陰謀論はなぜ面白い?
麻雀といえば、昭和の時代は「流れ」や「ツキ」など、オカルトの世界に支配されていた。対局結果によって、「流れが悪いのに勝負するから負けたんだ」とか「ツイてる時に立直して攻めないからダメなんだ」などと非科学的な根拠を理由に批判され、特に若手プロたちはずいぶん苦労していた。

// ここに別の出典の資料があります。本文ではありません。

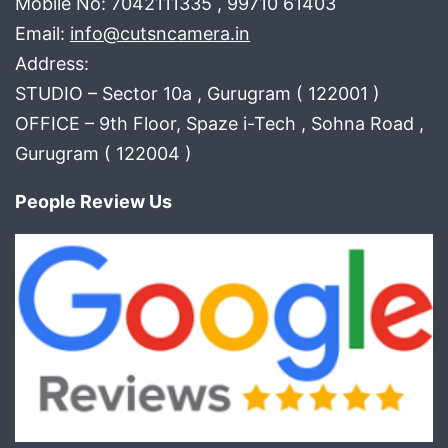
Mobile No: 7042111335 , 99710 61403
Email:
info@cutsncamera.in
Address:
STUDIO – Sector 10a , Gurugram ( 122001 )
OFFICE – 9th Floor, Spaze i-Tech , Sohna Road ,
Gurugram ( 122004 )
People Review Us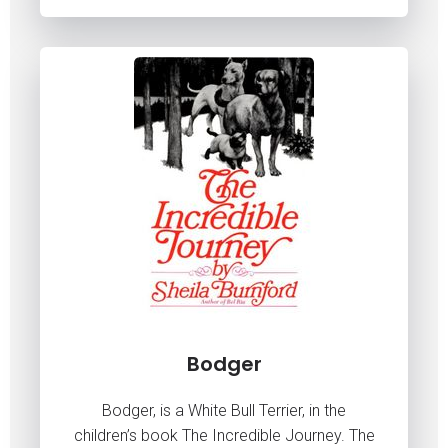
Bodger
Bodger, is a White Bull Terrier, in the
children’s book The Incredible Journey. The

オカルト全盛の時代は権力と実績で勝る年長者が黒といえば白いものも黒になる世界だった。それがインターネット中継など放送対局の普及によって、視聴者が全員の手牌を見られるようになり、流れとかではなく、牌がそこに積まれていただけということに皆が気がついた。そして、次第に麻雀も確率や統計での科学的なアプローチが主流になっていったという歴史がある。
なのに案外と麻雀プロってこういうオカルト話がいまだに好きなんだなと思うと、面白い。
私はオカルト的なものにほとんど興味がない人間なんだけど、それがコンテンツとしては意外と面白いことを最近になって学んだ。
「ナオキマンの都市伝説ワイドショー」というバラエティ番組をABEMAで制作したからだ。過去に何度も、心霊現象、都市伝説、陰謀論といった類のものをテーマにした企画が会議で上がってきていたけど、いつも却下していた。なぜなら、作り話はドラマでやれば十分だと思っていたから。でも、今回は当選直後にトランプ大統領の自宅に招かれた、いま話題のナオキマンさんが出演してくれるということで、一度やってみることにしたのだ。
中身はそんなに期待してなかったのに、オンエアされたものを観て、私はずっとゲラゲラ笑っていた。純粋に面白かったのだ。ナオキマンさんのファンの一流芸能人のゲストとコメンテーターが入り交じり、互いに真顔で「こんな話を聞きました……」と都市伝説や陰謀論を語り合い、「えー! 怖い!」とか怯えたりして盛り上がる。
そして最後に「真実か否か、判断するのはアナタです」と語りかけてくる。世界各国の国家権力の陰謀から、誰もが身近に感じる人間の話まで、(まさかね)とは思いながらも、適当な作り話のようで、絶対あり得ないとは言い切れない話は意外とスリルがあった。
また、誰かと「こんな話があるの、知ってる?」と話して一緒に盛り上がりたくなる気持ちも、分からなくもなかった。